= Spreadsheet 2000 =

Spreadsheet 2000 is a discontinued spreadsheet program for Apple Macintosh computers, published by Casady & Greene, a distributor of many "smaller" Mac releases. It appears to have seen little in terms of sales, and was withdrawn from the market after only a short time. First released in 1993 as Let's Keep It Simple Spreadsheet, officially abbreviated Let's KISS, the product was renamed Spreadsheet 2000 for its 2.0 release in 1997.

Spreadsheet 2000, S2K for short, featured a unique way of building complex spreadsheets from a number of simpler ones containing only input or output data. This contrasts with the traditional spreadsheet model, where inputs, calculations and outputs are all placed into a single sheet and cannot be easily differentiated. For instance, if one wants to add two columns of three numbers, under a normal spreadsheet one would type the two sets of values into columns, say A and B, and then into C type the formula =A1+B1, which would appear on-screen as the results. The formula is then copied into the other cells in C. A user looking at the sheet would simply see three columns of numbers, and has no way to differentiate which values are the inputs and which the outputs.

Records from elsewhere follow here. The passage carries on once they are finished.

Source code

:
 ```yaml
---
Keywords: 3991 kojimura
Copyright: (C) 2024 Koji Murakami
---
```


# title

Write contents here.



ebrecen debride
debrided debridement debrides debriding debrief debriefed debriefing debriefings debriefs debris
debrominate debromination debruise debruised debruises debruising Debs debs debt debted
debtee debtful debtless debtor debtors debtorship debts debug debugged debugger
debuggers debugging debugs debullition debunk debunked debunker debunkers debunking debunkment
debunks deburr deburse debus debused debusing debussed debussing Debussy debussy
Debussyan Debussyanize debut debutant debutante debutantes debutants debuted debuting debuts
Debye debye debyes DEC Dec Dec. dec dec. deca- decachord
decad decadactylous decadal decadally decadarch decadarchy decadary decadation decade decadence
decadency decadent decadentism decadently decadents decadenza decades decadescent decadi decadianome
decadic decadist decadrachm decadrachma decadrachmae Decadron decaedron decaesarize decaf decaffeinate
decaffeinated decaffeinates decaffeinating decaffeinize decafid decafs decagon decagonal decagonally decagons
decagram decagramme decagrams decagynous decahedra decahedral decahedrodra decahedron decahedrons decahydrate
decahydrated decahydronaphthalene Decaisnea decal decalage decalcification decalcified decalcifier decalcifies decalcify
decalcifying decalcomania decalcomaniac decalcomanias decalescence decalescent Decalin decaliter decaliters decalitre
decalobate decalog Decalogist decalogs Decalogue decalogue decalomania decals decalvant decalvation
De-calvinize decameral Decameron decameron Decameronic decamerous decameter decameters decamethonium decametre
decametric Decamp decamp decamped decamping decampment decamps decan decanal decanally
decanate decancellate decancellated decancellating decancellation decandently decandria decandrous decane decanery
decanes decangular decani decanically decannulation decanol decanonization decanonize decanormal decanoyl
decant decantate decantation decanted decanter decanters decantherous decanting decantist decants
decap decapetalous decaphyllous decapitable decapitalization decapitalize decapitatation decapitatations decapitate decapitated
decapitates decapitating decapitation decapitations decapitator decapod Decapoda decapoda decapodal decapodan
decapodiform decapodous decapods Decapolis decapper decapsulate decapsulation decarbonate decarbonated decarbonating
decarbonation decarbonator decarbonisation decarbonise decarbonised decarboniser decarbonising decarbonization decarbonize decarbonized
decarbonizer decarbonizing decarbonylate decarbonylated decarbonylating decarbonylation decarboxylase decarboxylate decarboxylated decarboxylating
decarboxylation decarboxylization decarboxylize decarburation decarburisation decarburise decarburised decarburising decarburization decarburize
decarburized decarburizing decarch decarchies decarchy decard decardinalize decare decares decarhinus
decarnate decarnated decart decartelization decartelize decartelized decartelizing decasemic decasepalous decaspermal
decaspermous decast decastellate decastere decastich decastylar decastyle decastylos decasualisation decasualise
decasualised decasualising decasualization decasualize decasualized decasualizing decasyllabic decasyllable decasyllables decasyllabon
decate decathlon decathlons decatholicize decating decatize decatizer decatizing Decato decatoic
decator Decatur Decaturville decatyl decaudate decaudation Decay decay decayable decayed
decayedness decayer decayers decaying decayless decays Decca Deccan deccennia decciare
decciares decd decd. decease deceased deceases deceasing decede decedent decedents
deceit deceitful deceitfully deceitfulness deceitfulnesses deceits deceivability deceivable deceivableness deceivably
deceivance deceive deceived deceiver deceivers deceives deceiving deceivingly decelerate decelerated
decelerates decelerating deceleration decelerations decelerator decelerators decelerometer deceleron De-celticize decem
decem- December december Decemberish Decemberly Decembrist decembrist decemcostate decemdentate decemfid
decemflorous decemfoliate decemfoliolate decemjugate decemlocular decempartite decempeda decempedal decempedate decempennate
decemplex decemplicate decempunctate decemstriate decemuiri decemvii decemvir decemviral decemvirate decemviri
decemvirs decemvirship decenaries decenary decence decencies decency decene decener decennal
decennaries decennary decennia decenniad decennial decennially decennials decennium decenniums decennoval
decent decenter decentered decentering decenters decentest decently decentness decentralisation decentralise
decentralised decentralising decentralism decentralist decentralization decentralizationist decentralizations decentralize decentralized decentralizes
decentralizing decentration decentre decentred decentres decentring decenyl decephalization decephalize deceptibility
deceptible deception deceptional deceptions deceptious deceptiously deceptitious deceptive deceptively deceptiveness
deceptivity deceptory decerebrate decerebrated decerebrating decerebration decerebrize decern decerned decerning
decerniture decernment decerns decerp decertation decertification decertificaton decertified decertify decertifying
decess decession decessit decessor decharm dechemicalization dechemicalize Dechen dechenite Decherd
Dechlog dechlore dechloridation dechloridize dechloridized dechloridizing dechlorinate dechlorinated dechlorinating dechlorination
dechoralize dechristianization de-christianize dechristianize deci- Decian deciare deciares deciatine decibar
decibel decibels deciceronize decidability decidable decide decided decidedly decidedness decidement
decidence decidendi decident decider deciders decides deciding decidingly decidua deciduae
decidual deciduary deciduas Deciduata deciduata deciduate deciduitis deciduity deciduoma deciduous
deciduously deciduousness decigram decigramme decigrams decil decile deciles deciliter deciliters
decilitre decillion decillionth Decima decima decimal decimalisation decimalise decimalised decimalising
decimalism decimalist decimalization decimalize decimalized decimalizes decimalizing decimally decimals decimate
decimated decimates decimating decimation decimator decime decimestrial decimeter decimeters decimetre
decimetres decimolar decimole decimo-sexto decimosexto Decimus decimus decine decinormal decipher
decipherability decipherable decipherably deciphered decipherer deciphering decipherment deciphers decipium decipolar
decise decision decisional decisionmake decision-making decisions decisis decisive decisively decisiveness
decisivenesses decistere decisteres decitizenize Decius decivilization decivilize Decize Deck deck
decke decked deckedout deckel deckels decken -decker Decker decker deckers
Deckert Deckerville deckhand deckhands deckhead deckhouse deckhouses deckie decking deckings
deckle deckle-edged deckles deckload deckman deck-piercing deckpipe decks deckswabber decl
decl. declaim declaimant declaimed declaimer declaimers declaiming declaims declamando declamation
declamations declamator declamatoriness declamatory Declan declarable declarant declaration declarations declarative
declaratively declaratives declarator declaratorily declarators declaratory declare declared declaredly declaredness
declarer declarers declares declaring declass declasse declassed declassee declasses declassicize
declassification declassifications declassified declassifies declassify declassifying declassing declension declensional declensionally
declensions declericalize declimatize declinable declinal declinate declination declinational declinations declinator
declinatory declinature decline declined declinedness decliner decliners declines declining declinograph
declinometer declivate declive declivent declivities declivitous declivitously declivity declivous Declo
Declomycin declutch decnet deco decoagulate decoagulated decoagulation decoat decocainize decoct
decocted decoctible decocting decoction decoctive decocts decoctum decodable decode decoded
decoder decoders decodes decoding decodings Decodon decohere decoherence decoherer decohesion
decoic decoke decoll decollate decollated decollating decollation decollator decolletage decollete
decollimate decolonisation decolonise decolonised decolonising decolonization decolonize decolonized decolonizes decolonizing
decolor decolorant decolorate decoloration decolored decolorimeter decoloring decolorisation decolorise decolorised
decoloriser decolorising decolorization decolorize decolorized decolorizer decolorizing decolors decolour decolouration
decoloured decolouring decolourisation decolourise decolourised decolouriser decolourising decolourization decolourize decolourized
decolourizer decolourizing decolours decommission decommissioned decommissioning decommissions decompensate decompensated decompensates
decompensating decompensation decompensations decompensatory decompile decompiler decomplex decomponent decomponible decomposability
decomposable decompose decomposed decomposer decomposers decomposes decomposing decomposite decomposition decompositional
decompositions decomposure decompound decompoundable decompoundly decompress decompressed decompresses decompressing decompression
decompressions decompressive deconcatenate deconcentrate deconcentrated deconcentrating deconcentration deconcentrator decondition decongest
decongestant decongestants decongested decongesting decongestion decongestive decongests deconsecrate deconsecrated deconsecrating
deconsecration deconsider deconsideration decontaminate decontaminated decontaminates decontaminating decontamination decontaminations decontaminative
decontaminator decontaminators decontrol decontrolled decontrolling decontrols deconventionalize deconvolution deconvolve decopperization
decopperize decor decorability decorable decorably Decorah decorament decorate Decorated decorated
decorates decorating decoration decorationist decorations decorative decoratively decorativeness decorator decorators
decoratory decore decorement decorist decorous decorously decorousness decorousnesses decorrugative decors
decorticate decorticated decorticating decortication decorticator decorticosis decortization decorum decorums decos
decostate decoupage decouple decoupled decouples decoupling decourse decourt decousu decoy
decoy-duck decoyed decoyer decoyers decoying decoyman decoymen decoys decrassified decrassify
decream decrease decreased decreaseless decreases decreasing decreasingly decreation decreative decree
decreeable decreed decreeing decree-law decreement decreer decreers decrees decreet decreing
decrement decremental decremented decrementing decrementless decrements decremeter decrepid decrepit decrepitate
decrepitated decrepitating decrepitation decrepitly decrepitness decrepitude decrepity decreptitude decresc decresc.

S2K worksheet; three input sheetlettes (blue) are being used to create several outputs (grey). The Join operation merges the 2×2 and 1×2 sheets into a single 3×2, while the A + B results in a single 2×2 grid by adding the 1×2 grid to both columns of the 2×2.

Under S2K the same task is separated out to make it easier to understand. The user first creates two separate "sheetlettes" containing one column each, types the input numbers into them, and then connects the two together with the addition function, represented by an icon. The addition icon also has an output connector, and when this is connected to a third sheetlette, the results of the addition appear there automatically. The user could also connect the output to a sheetlette containing a single cell, in which case the addition function would sum all of the cells and display the single result.

Since every step of a calculation was represented by input and output sheetlettes as well as the operator icons, S2K worksheets could become cluttered. In order to address this, whole groups of sheets and icons could be selected and collapsed into a compound operator. From that point on, the operator worked just like one of S2K's built-in functions, allowing the user to connect inputs and outputs to it as normal.

The whole idea of S2K was to simplify the construction of simple spreadsheets. While it met that goal, the same features made more complex spreadsheets difficult to work with. For instance, trying to debug a complex formula in Excel simply requires the user to click on the cell and read the formula. The same task in S2K may be difficult, with the formula filling several pages or alternately being built several layers deep (compounds of compounds) so that there is no single view of the formula. Additionally S2K's own set of built-in functions was rather limited.

S2K was written entirely in Prograph.